I still remember the moment, on a beach in Las Peñitas, Nicaragua in 2007 when I finally decided that I do not care about museums or churches or whatever else the guide book tells me I must see. I was meant to be leaving said beach and very clearly in my body and soul did not want to. But if I did not, I would not get to do and see whatever it is I thought (at the time) I was supposed to see. I was toes deep in sand when I very clearly decided I did not care.
 I was traveling alone, I was on a two month time schedule to get to Panama and back to Honduras for my flight out and the only thing telling me to go and see was a guide book. Who was I trying to impress?  If it were anyone back home, or whoever I might end up telling my traveling stories to, I could very easily lie…’yes, I saw such and such museum, church, ruin, monastery. Oh it was amazing,” how would they know the difference anyway.
So that is not what I cared about.  Rather I think it was something innate within me telling me, ‘you must do this and that, or else you are missing out.’ It was very hard to convince myself to stay on that beach in Nicaragua for a few more days enjoying the sun and my writing, but at the same time there was something very releasing about it. I allowed myself to decide what exactly and WHY exactly I travel.
That was all before I set my goal to travel to every country and therefore before I knew I would not be back to the places I visited, so perhaps that made it easier. I do not know. What I do know is that I very much enjoyed that journey, doing exactly what I wanted to do. Not stepping foot inside a church, entering very few museums and instead laying on beaches, meeting locals, lingering over long dinners in outdoor cafés, read entire novels in a day, writing away.
So how am I here, 10 years later and still having this sort of traveler’s regret before I’ve even left the place? Again, I have to think, that now that I have determined my goal and set my rules of not returning till I have visited every country, takes with it that sort of ‘do everything you can while you can’ attitude. I get that. I do. But that doesn’t negate the fact that there are certain things I enjoy and certain things I do not. What kind of fun would I have if all I did were the things in the ‘sights’ category of my travel guide, even though I thoroughly do not enjoy them. There comes a time where we have to be honest with ourselves and decide that traveling or vacation is indeed for us. Us unique individuals who travel for myriad different reasons and each journey will indeed be unique in this way.
I am ok with that. Truly I am. And that’s why I like this state, two beers in, sitting in a riot bar (not even mentioned in my guide, but highly suggested by a friend) and thoroughly enjoying two of my favorite things, drinking and writing, in a unique bar  I am quite certain I will never come upon the likes of again.  This is what I enjoy.

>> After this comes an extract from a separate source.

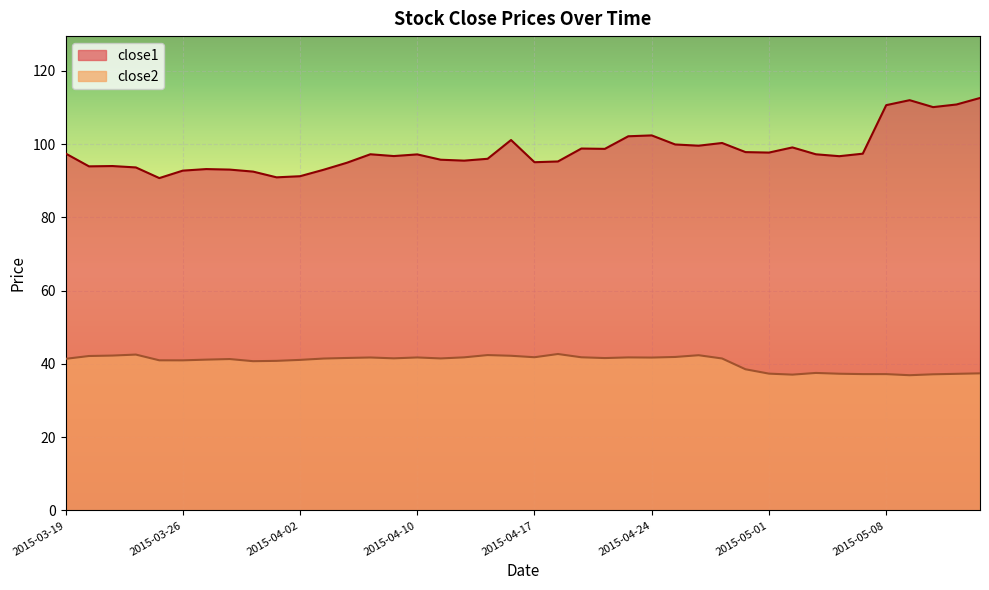

Which category has the lowest value across all series?

2015-05-11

This is what traveling is for me. Yet sadly it takes me two beers to come to the realization, or rather the acceptance that that is ok.

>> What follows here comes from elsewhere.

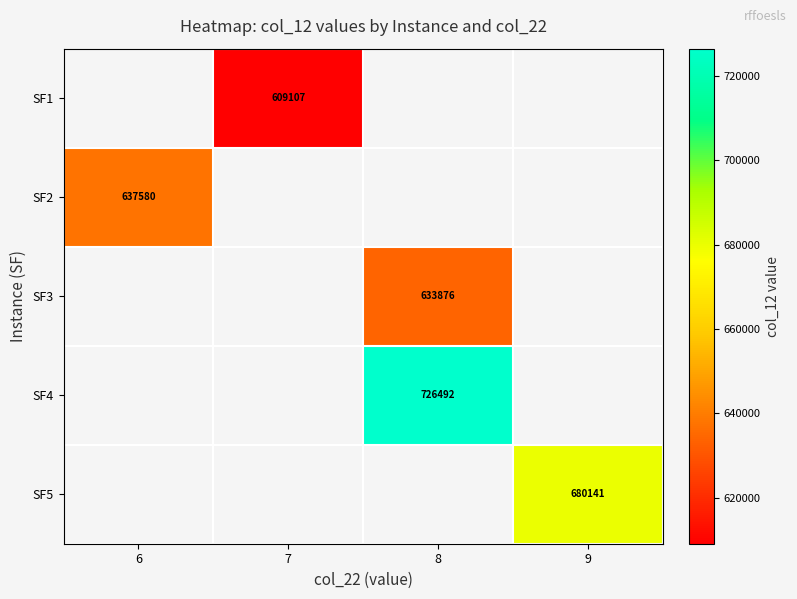

What value does the SF2 series have at 6?

637580.0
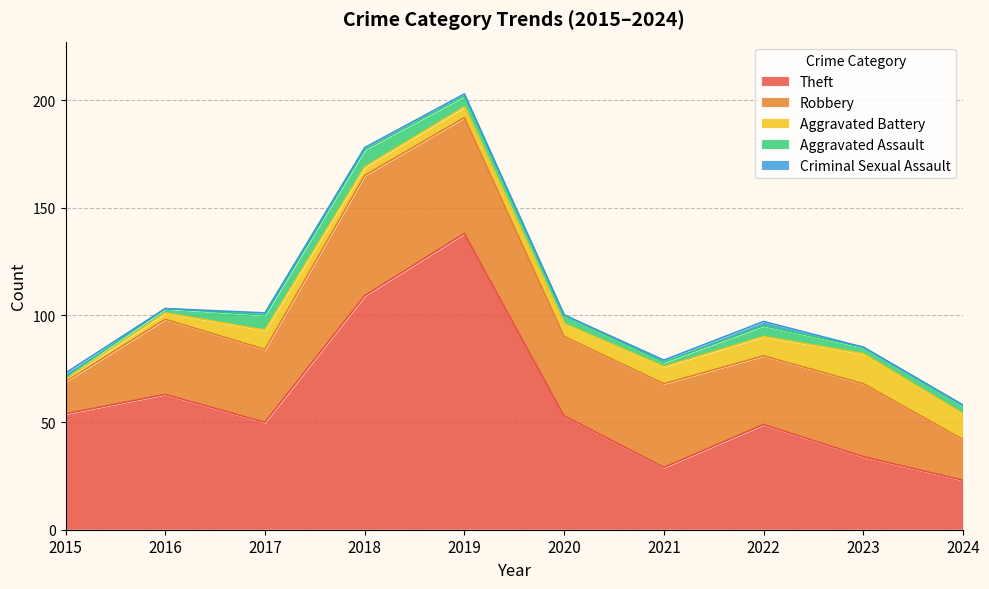

What is the value of the Robbery point at the 10th from the left?

19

One beer in I was lamenting not having gone into the numerous free museums my Budapest discount card allowed me, feeling guilty for taking time to write (and drink) fully knowing that today is my last day in Budapest and tomorrow I would be off to another part of Hungary. Even though I very consciously decided to go to said bar.  Clearly my intuition is a few steps ahead of me, thank goodness. After a rather tiresome day of doing the things I thought I should do and battling Saturday crowds and not entirely not enjoying myself, I retired to my hostel to write. Mind you, something I very much anticipated doing a lot of, only to find myself feeling guilty that I was not out and about ‘enjoying’ my last day in Budapest. At which point I decided, or rather my heart did, to go to a riot bar. The most famous in Budapest.

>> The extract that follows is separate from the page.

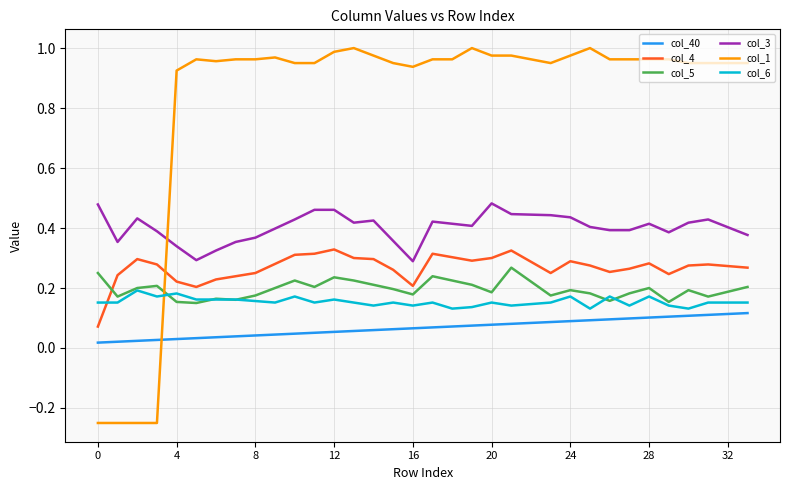

Count the col_3 values in the range 0 to 1.

34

Here I have written on my novel and surpassed 50,00 words, a milestone I have been working towards for more than three years, drunk incredible beer, met an Irish couple and three dock men from Denmark, all while people watching and admiring the crazy riot bar that is Szimpla (surprisingly translated to ‘single’ rather than ‘simple’ as I had assumed. Perhaps more fitting for me, the solo traveler.) Should I regret that?

Of course not. So perhaps the solution is to drink at least two beers daily and as early as possible to avoid this traveler’s regret. Or perhaps a simpler solution would be to come to terms with the very thing I did ten years ago and simply decide that what I want to do is exactly what I should do. And if, I ever make it to my goal, perhaps Budapest, or Puerto Rico, or Saigon, or Buenos Aries will be the very next place I shall go.